[Source texts of formatted documents]
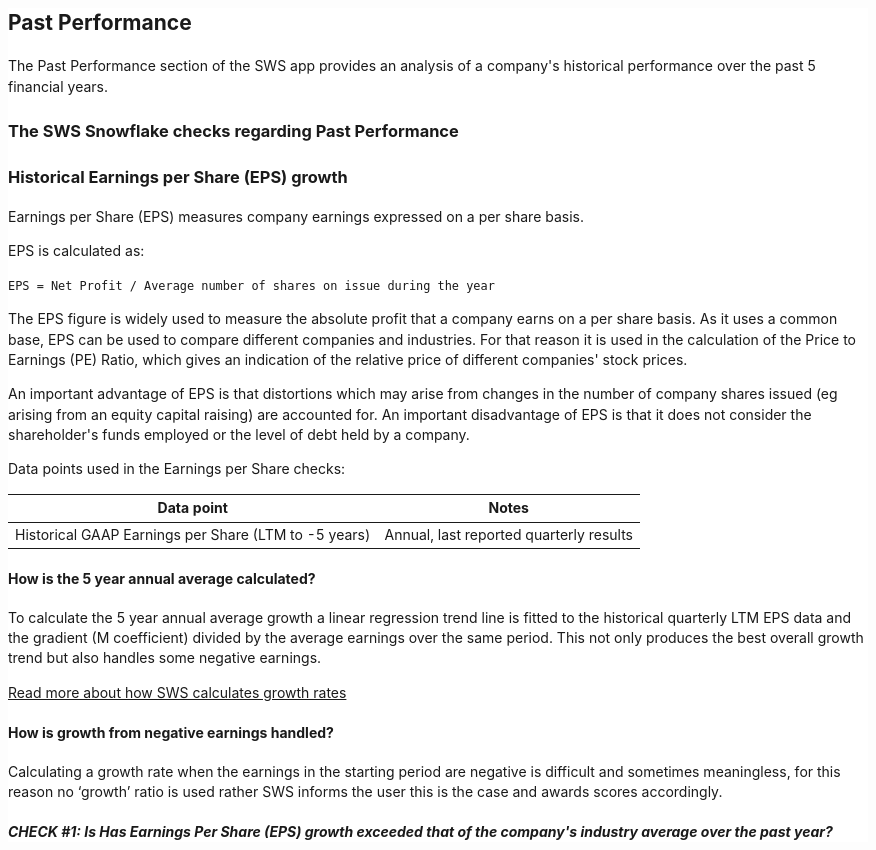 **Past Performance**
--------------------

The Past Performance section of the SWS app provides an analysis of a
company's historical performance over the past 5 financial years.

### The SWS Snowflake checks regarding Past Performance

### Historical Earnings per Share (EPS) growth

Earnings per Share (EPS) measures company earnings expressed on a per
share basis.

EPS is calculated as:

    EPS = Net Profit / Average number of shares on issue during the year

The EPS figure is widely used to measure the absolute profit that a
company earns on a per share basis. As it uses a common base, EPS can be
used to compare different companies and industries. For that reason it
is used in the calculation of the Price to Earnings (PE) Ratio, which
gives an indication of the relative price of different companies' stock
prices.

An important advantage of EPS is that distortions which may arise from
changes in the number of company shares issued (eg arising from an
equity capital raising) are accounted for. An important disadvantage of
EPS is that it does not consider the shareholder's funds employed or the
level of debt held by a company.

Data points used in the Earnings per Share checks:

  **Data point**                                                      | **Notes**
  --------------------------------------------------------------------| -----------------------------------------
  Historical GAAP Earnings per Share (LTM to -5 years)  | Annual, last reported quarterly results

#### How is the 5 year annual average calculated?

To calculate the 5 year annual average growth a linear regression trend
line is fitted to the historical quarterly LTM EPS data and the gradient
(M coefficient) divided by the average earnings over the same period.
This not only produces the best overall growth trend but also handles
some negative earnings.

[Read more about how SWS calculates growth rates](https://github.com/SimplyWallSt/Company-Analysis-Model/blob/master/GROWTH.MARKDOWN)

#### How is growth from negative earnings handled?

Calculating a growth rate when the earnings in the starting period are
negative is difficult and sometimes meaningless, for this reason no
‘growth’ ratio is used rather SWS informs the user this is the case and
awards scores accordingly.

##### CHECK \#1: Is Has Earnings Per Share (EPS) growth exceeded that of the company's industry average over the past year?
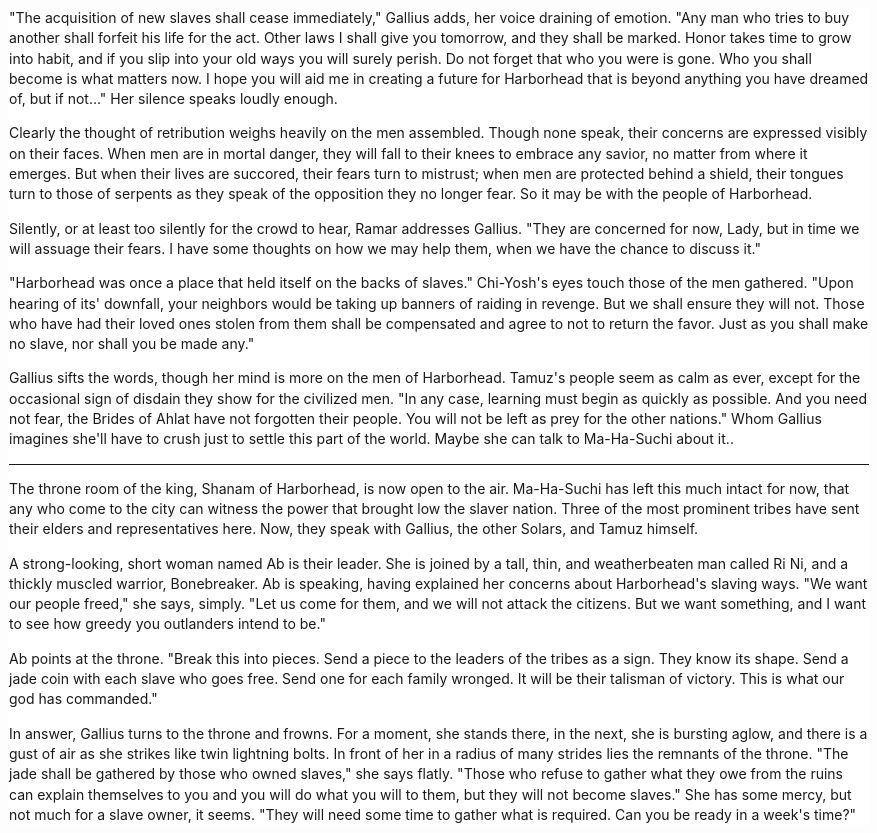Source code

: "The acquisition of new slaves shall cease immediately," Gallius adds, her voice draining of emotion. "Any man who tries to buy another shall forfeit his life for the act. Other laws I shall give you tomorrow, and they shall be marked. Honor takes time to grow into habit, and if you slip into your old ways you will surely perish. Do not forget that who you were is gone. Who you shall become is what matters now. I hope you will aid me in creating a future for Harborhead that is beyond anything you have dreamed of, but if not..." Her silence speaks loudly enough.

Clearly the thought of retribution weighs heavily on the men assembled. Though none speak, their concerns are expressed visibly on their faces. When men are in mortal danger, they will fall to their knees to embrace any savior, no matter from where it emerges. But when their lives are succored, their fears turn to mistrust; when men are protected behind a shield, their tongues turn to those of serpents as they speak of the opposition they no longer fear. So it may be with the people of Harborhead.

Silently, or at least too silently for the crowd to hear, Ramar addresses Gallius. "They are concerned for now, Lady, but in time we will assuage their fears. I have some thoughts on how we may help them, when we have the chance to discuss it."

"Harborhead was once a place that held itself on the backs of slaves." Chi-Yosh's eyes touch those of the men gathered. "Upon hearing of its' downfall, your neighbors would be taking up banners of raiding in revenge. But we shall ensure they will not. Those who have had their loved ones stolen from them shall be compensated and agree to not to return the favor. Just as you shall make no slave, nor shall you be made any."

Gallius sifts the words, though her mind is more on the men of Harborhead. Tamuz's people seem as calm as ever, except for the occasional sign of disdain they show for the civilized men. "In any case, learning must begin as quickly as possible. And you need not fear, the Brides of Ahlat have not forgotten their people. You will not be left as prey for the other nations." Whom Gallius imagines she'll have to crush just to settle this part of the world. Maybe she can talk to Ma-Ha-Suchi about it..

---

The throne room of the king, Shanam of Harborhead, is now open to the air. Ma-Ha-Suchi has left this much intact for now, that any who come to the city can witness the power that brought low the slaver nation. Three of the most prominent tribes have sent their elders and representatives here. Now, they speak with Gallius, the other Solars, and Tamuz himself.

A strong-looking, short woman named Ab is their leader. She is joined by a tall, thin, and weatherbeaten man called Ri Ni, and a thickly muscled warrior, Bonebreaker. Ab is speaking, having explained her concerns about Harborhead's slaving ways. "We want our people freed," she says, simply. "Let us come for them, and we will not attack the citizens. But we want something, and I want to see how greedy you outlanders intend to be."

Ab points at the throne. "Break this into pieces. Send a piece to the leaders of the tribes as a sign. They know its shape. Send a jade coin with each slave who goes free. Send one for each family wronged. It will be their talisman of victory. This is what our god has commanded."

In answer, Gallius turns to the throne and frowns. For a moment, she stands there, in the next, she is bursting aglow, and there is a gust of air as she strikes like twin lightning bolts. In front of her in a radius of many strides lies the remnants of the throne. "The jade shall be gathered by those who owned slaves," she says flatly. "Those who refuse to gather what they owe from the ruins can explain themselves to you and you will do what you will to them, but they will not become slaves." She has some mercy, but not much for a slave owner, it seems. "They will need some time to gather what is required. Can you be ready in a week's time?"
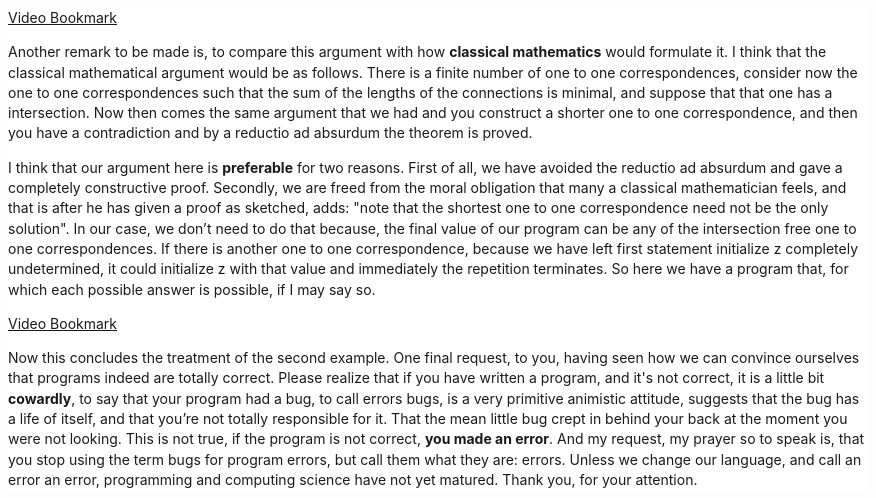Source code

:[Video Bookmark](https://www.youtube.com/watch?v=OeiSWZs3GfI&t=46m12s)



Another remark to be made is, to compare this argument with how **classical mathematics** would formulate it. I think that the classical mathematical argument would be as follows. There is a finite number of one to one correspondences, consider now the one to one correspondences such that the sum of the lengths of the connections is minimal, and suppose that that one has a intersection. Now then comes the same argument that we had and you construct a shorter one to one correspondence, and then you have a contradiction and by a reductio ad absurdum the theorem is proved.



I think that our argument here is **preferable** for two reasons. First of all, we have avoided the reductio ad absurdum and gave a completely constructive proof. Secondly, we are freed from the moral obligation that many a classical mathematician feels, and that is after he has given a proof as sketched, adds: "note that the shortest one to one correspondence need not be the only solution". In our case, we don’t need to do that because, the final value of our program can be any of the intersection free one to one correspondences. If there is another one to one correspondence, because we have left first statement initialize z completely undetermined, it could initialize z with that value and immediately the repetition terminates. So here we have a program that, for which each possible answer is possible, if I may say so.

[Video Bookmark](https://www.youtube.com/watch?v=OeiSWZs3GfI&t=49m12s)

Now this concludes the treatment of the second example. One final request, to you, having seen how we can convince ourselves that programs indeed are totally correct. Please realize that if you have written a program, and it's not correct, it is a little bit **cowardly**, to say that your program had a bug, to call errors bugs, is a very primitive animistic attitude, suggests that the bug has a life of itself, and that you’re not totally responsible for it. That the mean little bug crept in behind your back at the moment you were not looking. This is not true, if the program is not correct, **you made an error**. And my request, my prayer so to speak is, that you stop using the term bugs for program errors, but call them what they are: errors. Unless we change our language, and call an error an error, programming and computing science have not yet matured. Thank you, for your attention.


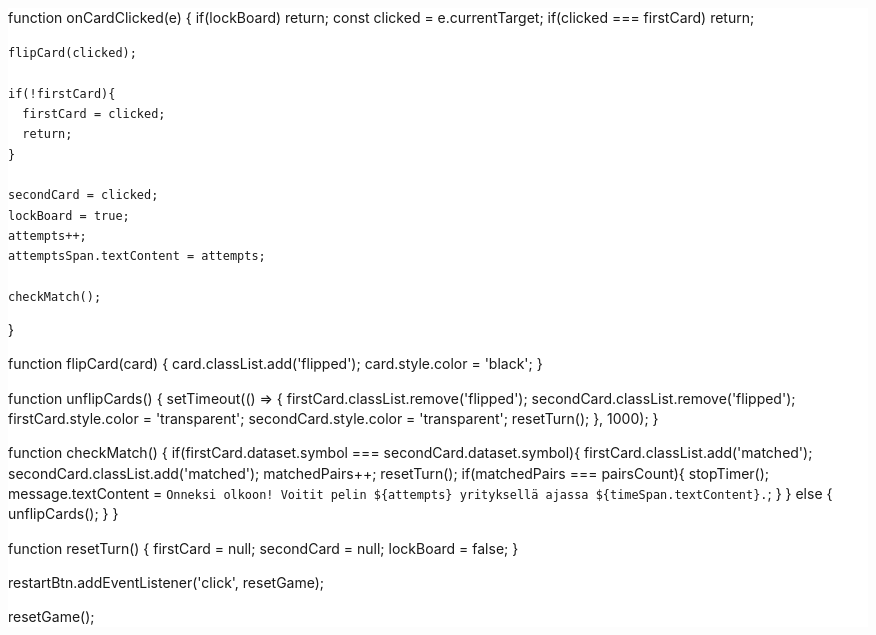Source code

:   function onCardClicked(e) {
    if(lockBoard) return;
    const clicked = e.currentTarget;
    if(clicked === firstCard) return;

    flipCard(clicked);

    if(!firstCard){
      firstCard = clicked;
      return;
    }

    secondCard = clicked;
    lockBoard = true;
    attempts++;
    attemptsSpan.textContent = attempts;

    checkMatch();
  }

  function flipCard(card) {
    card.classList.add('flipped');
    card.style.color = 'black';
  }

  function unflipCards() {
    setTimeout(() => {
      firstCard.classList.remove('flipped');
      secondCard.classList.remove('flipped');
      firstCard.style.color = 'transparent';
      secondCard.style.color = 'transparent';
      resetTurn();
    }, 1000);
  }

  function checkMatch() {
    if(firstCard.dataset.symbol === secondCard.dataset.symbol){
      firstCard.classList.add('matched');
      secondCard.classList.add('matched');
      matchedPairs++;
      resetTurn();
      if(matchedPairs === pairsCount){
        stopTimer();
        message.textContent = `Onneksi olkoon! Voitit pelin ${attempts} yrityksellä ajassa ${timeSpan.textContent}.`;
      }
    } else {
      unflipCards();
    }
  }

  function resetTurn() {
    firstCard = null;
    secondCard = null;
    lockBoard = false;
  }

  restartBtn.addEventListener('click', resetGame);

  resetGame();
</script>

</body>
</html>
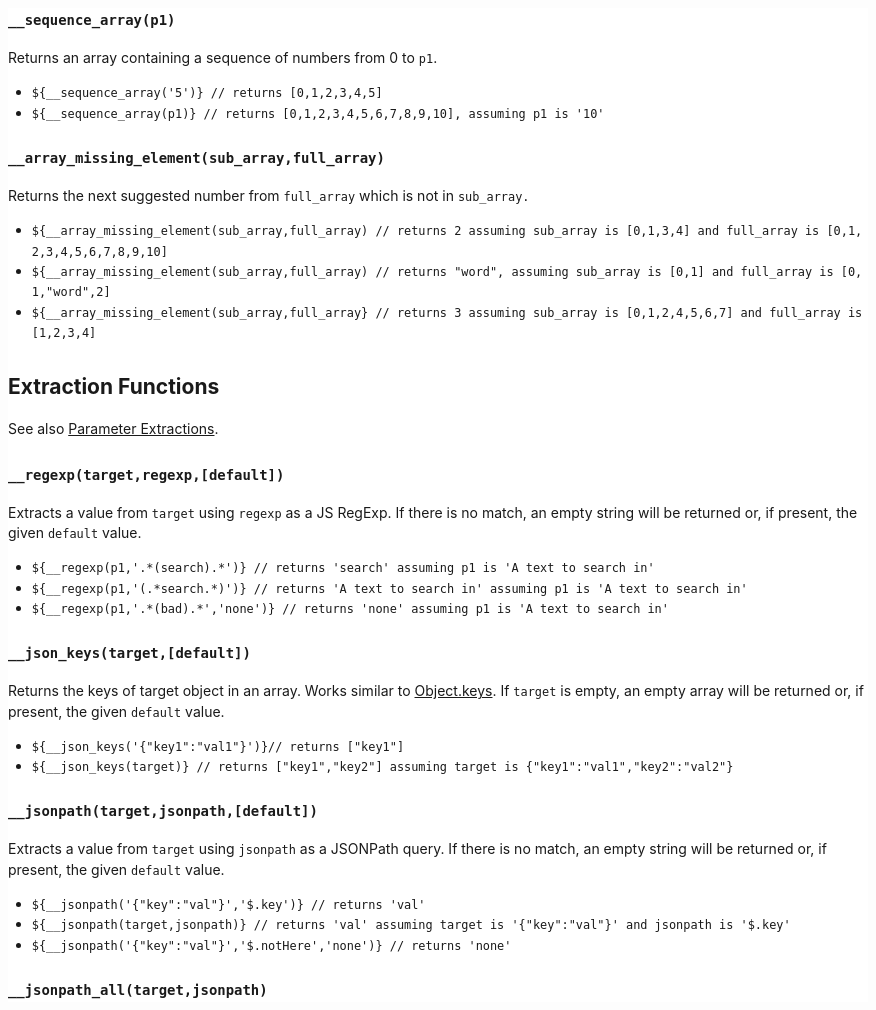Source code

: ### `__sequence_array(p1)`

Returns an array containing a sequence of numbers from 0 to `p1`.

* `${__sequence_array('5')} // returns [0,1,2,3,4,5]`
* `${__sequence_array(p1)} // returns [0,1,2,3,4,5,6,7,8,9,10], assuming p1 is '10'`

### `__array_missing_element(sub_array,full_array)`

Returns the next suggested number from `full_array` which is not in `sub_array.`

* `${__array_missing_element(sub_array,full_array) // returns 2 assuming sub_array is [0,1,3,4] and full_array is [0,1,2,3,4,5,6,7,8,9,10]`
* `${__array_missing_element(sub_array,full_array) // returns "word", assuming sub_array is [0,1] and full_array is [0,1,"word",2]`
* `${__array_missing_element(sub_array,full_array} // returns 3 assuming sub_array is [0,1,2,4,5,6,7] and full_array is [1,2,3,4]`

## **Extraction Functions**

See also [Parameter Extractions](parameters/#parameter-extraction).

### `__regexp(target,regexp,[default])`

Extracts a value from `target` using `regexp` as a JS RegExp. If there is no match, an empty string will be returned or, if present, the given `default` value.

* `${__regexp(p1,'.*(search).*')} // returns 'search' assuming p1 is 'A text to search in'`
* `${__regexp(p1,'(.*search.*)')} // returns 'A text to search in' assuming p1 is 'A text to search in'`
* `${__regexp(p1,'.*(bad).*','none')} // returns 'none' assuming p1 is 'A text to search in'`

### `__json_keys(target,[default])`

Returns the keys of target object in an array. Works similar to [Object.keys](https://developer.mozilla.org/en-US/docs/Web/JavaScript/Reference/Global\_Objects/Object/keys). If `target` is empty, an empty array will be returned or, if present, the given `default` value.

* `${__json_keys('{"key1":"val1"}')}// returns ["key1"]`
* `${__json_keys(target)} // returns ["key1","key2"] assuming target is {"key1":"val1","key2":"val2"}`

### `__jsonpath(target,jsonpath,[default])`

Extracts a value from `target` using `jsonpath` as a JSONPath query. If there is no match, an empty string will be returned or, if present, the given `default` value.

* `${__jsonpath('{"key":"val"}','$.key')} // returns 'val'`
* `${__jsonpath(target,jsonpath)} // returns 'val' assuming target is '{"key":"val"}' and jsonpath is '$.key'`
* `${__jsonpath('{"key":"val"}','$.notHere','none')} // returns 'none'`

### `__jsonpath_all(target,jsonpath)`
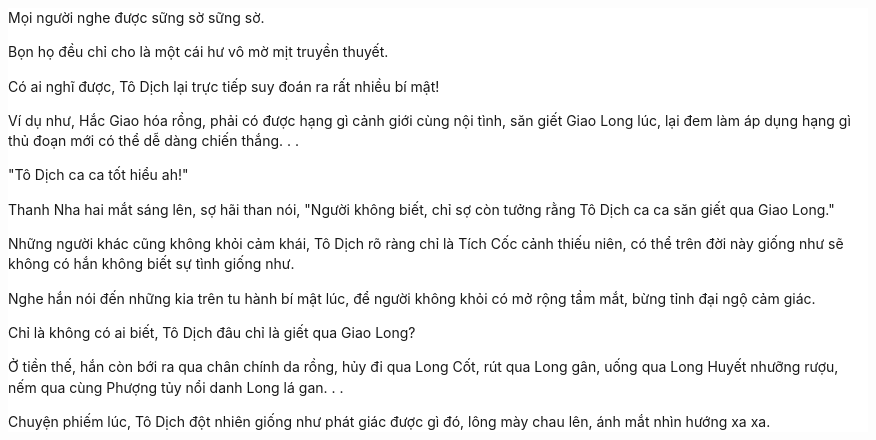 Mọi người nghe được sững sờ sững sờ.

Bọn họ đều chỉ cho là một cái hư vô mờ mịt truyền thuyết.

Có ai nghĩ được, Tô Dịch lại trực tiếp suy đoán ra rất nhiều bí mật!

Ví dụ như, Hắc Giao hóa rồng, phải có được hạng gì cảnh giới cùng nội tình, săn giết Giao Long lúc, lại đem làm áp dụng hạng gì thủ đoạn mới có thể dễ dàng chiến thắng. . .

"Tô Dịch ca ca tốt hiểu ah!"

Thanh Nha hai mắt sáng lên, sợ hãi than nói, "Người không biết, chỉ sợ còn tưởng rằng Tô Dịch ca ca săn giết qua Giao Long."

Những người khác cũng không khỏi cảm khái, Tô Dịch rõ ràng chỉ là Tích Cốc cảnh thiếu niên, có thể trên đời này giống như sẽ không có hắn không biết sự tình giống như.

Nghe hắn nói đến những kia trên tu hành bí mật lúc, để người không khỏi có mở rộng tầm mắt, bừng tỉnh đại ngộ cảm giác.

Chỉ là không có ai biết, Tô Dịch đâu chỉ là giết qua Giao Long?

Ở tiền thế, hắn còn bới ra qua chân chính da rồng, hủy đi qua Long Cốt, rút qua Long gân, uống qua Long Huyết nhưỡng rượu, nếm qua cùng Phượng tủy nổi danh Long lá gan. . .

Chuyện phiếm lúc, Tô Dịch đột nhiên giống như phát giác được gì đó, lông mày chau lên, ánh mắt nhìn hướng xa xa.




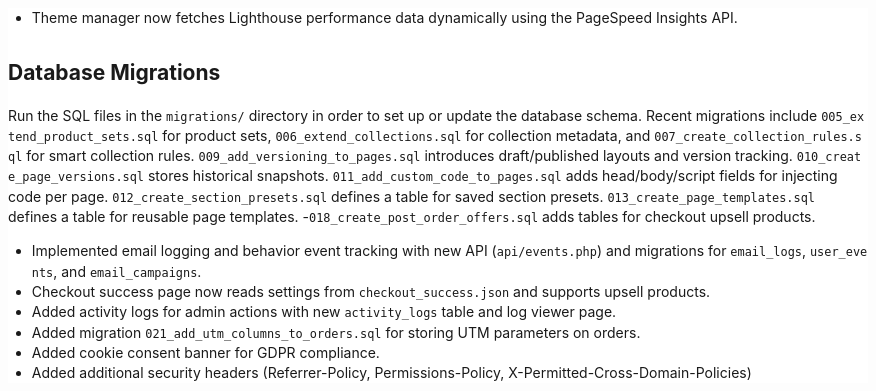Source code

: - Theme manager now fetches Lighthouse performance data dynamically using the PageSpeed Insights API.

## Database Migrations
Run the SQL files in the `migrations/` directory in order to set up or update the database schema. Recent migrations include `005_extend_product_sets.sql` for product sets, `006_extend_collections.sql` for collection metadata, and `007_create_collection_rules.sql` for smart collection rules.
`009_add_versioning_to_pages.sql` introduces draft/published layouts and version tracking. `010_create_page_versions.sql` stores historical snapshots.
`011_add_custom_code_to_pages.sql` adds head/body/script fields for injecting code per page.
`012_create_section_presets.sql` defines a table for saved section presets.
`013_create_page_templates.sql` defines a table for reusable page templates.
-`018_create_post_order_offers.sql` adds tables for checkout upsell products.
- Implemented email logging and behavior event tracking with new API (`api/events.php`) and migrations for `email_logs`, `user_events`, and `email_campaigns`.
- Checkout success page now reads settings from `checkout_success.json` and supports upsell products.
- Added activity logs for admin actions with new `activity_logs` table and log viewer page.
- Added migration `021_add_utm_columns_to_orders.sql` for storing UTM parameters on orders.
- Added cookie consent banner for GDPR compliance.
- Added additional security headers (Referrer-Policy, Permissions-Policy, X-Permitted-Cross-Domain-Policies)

§ **To-do item**:
Could you format the lines between the one containing "See also [Parameter" and the one containing "a JS RegExp.", inclusive, as a JSON list of strings with one string per line and blank lines omitted?

§ **Result**:
[
  "See also [Parameter Extractions](parameters/#parameter-extraction).",
  "### `__regexp(target,regexp,[default])`",
  "Extracts a value from `target` using `regexp` as a JS RegExp. If there is no match, an empty string will be returned or, if present, the given `default` value."
]